As students witness a rise in campus construction, older historic structures in and around the Quad are receiving much needed exterior repair.
According to data provided by the office of Facility Services, 52 percent of the University’s 539 buildings are more than 50 years old – a sizable number with minimal to extensive stucco damage.
University historian and professor Paul Hoffman said the combination of age and old stucco-application methods are to blame.
“These buildings have a poured reinforced concrete skeleton, and then everything else is added. So when they put the walls on by not allowing for expansion and contraction, they set them up for cracks to develop in the stucco,” Hoffman said. “If you look at where the cracks are, they’re only on certain sides of the building — generally the ones facing the sun.”
Roger Husser, director of Planning, Design and Construction for Facility Services, said his department has already addressed many restoration projects including the Memorial Toweras as well as Acadian and Evangeline residence halls and are currently repairing Allen and Prescott halls.
Repair men inject a developed two-part epoxy into cracks. The spots are then sealed and finished with a combination of rock and sand to give the desired stucco look.

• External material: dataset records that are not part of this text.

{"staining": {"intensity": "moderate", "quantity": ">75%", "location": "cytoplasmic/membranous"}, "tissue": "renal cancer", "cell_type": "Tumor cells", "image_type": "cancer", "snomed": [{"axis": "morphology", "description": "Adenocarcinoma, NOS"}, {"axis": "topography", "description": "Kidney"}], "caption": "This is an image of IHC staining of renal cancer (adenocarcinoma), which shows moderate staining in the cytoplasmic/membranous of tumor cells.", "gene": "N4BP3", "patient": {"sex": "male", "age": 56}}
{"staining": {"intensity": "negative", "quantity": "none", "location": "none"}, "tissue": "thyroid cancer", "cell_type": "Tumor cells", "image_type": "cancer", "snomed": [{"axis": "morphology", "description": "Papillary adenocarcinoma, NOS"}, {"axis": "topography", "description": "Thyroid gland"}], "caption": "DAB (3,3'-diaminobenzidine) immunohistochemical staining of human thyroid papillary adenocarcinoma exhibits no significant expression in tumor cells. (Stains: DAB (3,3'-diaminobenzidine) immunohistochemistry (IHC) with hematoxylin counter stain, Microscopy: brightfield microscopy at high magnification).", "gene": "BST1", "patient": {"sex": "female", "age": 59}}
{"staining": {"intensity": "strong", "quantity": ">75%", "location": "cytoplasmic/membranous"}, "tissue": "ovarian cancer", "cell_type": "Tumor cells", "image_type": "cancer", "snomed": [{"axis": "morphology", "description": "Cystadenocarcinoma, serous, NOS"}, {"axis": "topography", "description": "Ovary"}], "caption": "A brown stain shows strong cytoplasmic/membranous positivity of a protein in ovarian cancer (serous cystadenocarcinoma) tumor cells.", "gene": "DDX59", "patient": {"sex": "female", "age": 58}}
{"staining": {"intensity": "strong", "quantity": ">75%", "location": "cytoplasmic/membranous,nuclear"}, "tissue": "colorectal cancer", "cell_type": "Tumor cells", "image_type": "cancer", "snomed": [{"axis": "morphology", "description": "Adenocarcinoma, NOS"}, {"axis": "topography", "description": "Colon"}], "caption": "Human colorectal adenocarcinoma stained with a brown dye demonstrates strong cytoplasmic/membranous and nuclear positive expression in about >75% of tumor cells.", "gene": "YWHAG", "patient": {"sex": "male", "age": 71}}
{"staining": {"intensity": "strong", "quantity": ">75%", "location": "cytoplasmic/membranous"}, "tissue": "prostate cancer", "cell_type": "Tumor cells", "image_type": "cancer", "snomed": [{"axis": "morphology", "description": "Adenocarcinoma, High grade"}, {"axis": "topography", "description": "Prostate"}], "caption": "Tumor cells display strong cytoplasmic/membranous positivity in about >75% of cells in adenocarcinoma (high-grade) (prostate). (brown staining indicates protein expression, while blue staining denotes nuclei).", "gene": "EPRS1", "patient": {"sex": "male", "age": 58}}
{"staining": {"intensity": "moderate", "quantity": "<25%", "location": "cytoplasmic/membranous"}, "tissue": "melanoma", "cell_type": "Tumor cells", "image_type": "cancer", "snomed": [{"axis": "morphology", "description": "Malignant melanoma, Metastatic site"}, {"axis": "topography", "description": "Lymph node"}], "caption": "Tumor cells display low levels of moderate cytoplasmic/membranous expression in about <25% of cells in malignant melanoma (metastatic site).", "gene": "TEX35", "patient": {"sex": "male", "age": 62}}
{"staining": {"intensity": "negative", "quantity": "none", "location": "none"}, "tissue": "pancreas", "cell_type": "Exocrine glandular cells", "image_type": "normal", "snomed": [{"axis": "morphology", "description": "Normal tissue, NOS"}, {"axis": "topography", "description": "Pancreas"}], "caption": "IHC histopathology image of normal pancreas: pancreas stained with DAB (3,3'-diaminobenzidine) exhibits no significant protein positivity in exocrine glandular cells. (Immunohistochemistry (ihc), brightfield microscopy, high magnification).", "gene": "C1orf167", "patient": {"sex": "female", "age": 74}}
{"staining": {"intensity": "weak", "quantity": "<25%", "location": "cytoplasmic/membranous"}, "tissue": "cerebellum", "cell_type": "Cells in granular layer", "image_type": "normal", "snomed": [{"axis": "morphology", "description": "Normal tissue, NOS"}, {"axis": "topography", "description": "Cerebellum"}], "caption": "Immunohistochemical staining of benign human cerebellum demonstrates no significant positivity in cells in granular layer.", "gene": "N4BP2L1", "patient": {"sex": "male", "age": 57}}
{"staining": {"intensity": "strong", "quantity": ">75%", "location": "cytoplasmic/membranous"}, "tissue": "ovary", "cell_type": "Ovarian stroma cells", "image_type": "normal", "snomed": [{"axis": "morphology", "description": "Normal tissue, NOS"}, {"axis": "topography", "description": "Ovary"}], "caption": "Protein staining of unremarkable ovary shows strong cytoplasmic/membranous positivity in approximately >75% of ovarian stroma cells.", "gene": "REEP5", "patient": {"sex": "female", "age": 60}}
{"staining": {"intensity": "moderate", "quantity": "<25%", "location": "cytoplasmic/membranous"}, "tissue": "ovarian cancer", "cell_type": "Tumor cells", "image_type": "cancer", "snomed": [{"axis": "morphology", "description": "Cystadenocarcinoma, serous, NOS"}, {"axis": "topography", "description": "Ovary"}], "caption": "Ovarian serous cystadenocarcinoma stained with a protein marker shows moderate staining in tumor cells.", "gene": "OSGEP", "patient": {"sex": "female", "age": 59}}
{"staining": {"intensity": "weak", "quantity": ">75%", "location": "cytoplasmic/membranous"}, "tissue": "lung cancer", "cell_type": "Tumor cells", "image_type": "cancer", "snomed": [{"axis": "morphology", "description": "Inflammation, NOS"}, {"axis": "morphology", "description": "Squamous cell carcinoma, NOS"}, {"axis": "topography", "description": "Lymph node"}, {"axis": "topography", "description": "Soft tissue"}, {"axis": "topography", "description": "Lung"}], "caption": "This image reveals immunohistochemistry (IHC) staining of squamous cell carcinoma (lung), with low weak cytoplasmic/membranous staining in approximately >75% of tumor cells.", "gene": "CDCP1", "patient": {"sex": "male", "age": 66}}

But the process is slowed due to funding and the extent of damaged buildings, Husser said. He said Facility Services invests between $100,000 to $150,000 in repairs annually.
“I would like to have the funding to repair every crack on campus in the next six months, but we just don’t have that kind of funding,” he said.
Fortunately, Husser said these cracks are merely an aesthetic issue but can become a structural problem if left untreated.
Husser said upcoming projects include The Old President’s House, Coates, David Boyd and Himes halls.
Though repairs are costly, Husser said they are necessary to maintain the University’s beauty and historical architecture.